Die Erfindung betrifft eine Vorrichtung zum Kühlen mindestens eines flexiblen Flüssigkeitsbehälters, an dem ein Ventil zum Entnehmen der Flüssigkeit angeordnet ist, die ein Gehäuse sowie ein ein Kühlmittel abkühlendes Kühlaggregat aufweist. Für den Transport und für das Aufbewahren und für das Portionieren von Flüssigkeiten sind im Stand der Technik vor allem Glasflaschen bekannt. Beispielsweise werden Getränke wie Wein, Mineralwasser oder Tee in Flaschen mit einem Fassungsvermögen bis zu 2 Liter abgefüllt. Das Verpackungsmaterial Glas weist dabei die bekannten Nachteile auf, wie beispielsweise hohe Verpackungskosten, hohes Transportgewicht sowie Entsorgungsprobleme. Letzterer Nachteil trifft insbesondere den Endverbraucher, der die Flaschen, häufig sogar farblich sortiert, separat vom sonstigen Abfall entsorgen muß.

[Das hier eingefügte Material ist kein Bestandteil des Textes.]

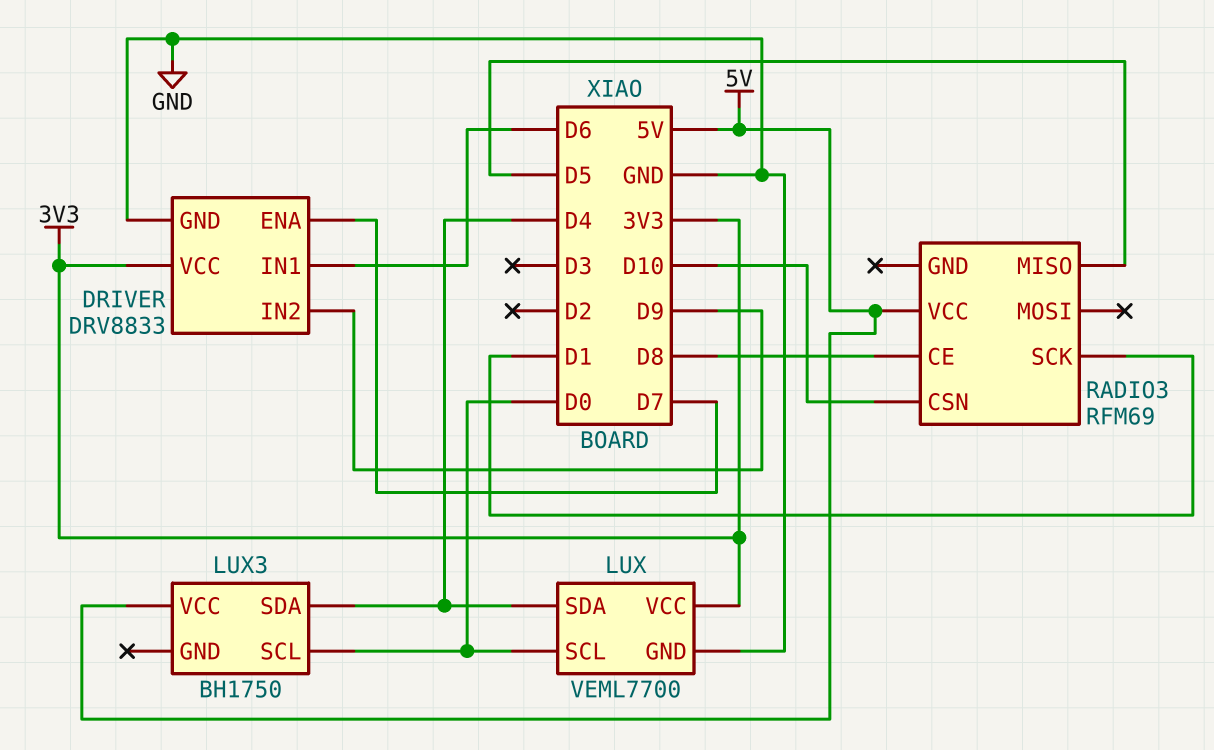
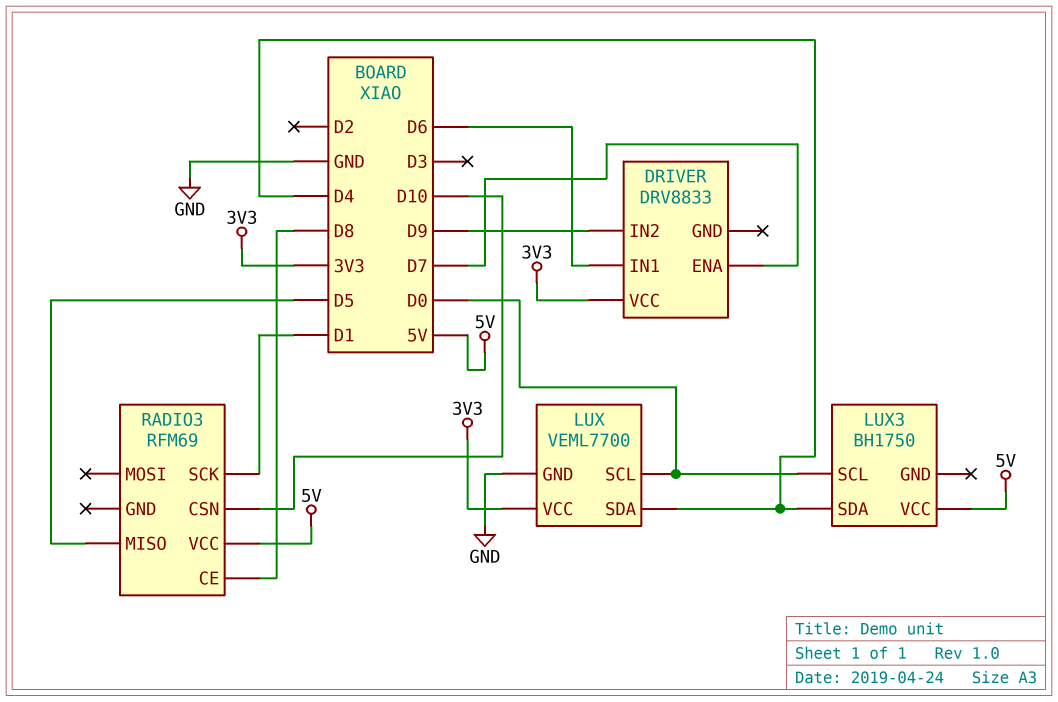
DRIVER pin GND: GND -> none

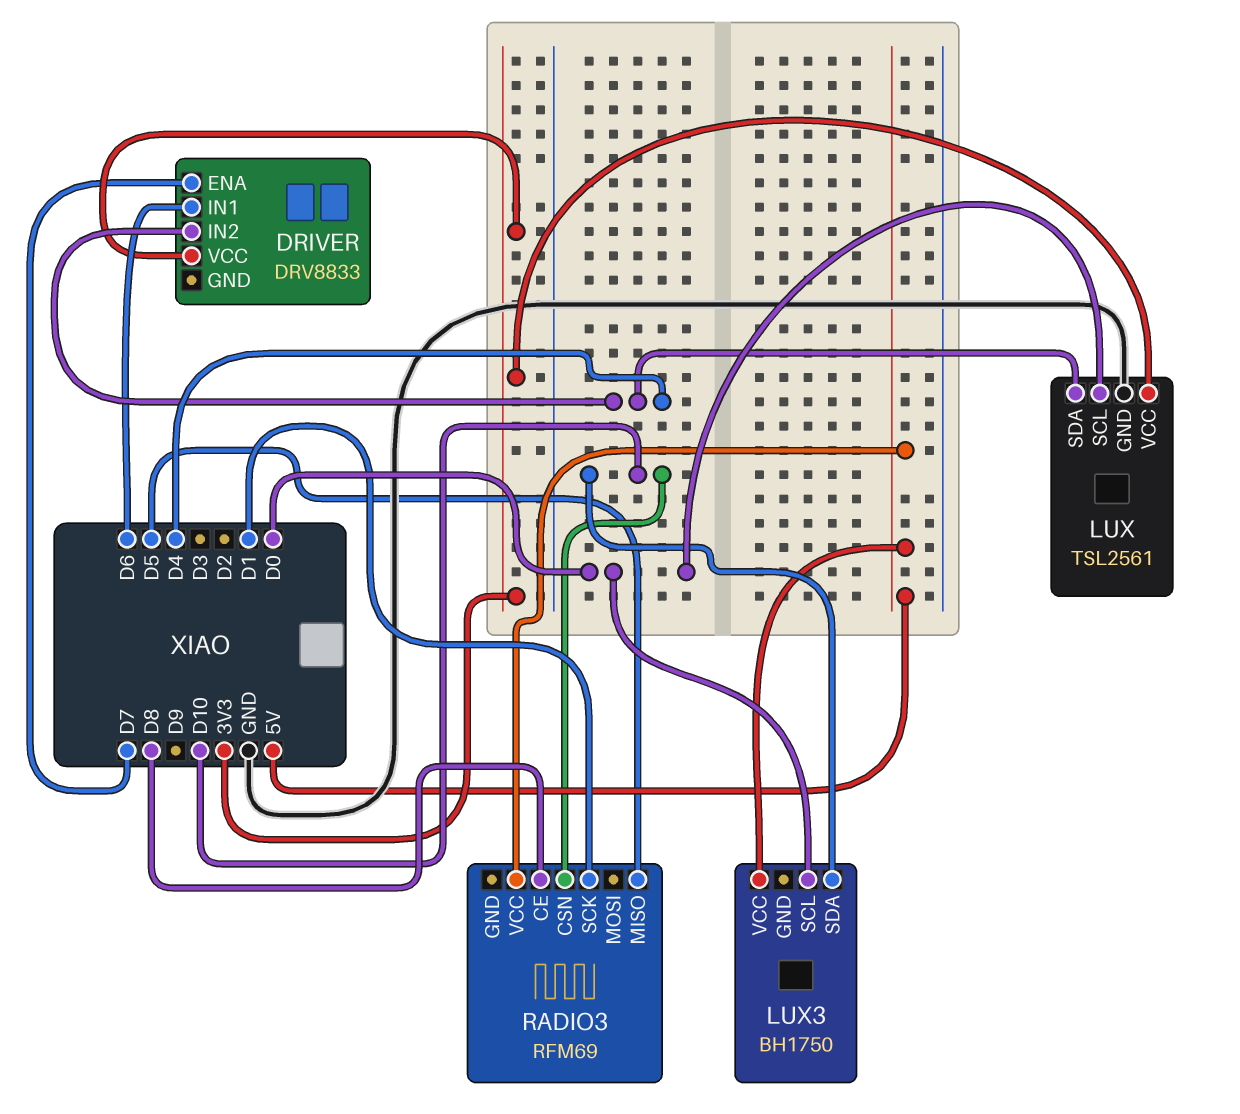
DRIVER pin IN2: D9 -> D4
LUX: VEML7700 -> TSL2561
LUX3 pin SDA: D4 -> D10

Aus dem Stand der Technik ist eine weitere Verpackungsform für Flüssigkeiten bekannt, die zunächst aus einem Kunststoffsack oder -ballon besteht, dessen Hülle aus einer flexiblen Kunststoffolie gebildet wird. Dieser flexible Flüssigkeitsbehälter weist weiterhin ein Ventil zum Entnehmen der Flüssigkeit auf, ist aber ansonsten vollständig verschlossen. Da dieser flexible Flüssigkeitsbehälter keine feste Form aufweist und je nach Entleerungszustand ein unterschiedliches Volumen einnimmt, besteht das Problem einer geeigneten Aufbewahrung und Stapelung dieser flexiblen Flüssigkeitsbehälter. Daher ist ein in der Regel aus Pappe bestehender Karton zur Aufnahme des flexiblen Flüssigkeitsbehälters vorgesehen.

Die im Markt eingeführten gängigen Größen dieser neuen Art von Flüssigkeitsverpackung weisen ein Volumen von 5 bzw. 10 Litern auf. Besteht nun die Notwendigkeit, das in dem Flüssigkeitsbehälter aufbewahrte Getränk zu kühlen, so ergibt sich das Problem, das der den flexiblen Flüssigkeitsbehälter aufnehmende Karton nicht in Kühlschränken üblicher Größe gelagert und gekühlt werden kann. Sollen darüber hinaus mehrere dieser Flüssigkeitsbehälter gleichzeitig gekühlt werden, so verstärkt sich diese Problematik.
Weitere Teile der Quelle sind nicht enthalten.